Brintonia

Scientific classification
- Kingdom: Plantae
- Clade: Tracheophytes
- Clade: Angiosperms
- Clade: Eudicots
- Clade: Asterids
- Order: Asterales
- Family: Asteraceae
- Subfamily: Asteroideae
- Tribe: Astereae
- Genus: Brintonia Greene
- Species: B. discoidea
- Binomial name: Brintonia discoidea (Elliott) Greene
- Synonyms: Solidago discoidea (Elliott) Torr. & A.Gray ; Aster discoideus Elliott;

= Brintonia =

- Genus: Brintonia
- Species: discoidea
- Authority: (Elliott) Greene
- Synonyms: Solidago discoidea (Elliott) Torr. & A.Gray , Aster discoideus Elliott
- Parent authority: Greene

Genus of flowering plants

Brintonia is a monotypic genus of flowering plants in the sunflower family, containing the single species Brintonia discoidea, named for Jeremiah Bernard Brinton. It is known commonly as the rayless mock goldenrod. It is native to the southeastern United States, where it is distributed in Alabama, Florida, Georgia, Louisiana, and Mississippi.

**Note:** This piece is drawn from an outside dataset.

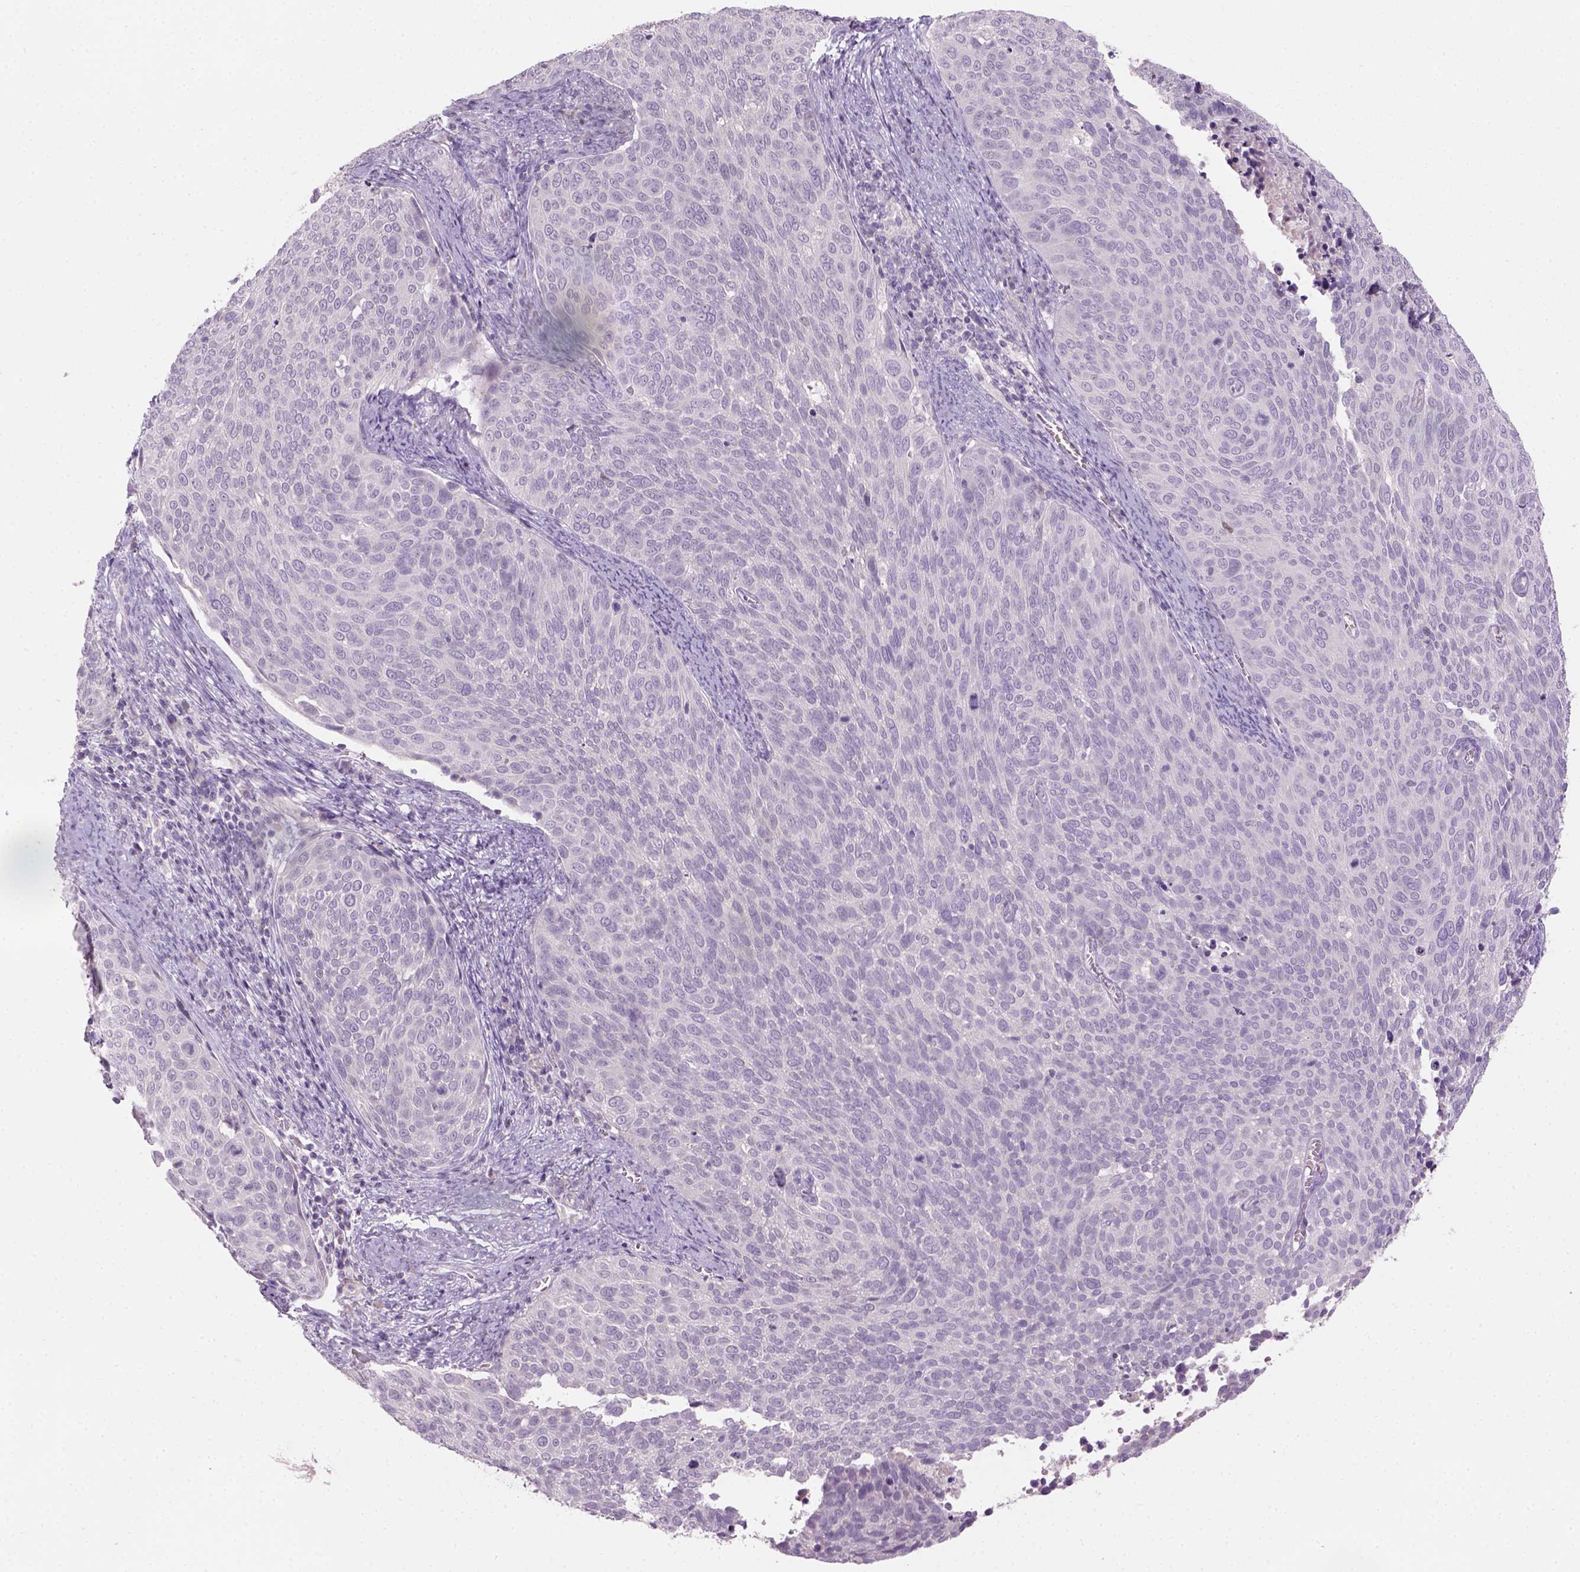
{"staining": {"intensity": "negative", "quantity": "none", "location": "none"}, "tissue": "cervical cancer", "cell_type": "Tumor cells", "image_type": "cancer", "snomed": [{"axis": "morphology", "description": "Squamous cell carcinoma, NOS"}, {"axis": "topography", "description": "Cervix"}], "caption": "Immunohistochemistry image of neoplastic tissue: human squamous cell carcinoma (cervical) stained with DAB reveals no significant protein positivity in tumor cells.", "gene": "GFI1B", "patient": {"sex": "female", "age": 39}}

Brintonia discoidea is a perennial herb growing up to 1.5 meters tall from a thick rhizome. The erect, unbranched stem is lightly hairy. The alternately arranged leaves have rough-haired serrated blades up to 10 centimeters long on winged petioles. The inflorescence is a wide array of several flower heads. Each head contains up to 20 disc florets with bright green tubes and whitish or pinkish corollas and pinkish anthers. The fruit is a ribbed cypsela with a pappus of many white or purple-tipped bristles.

The plant occurs on the Gulf Coastal Plain in sandy, swampy habitat.

It is sometimes still treated as a species of Solidago, but DNA evidence and several aspects of its morphology support its separation from that genus.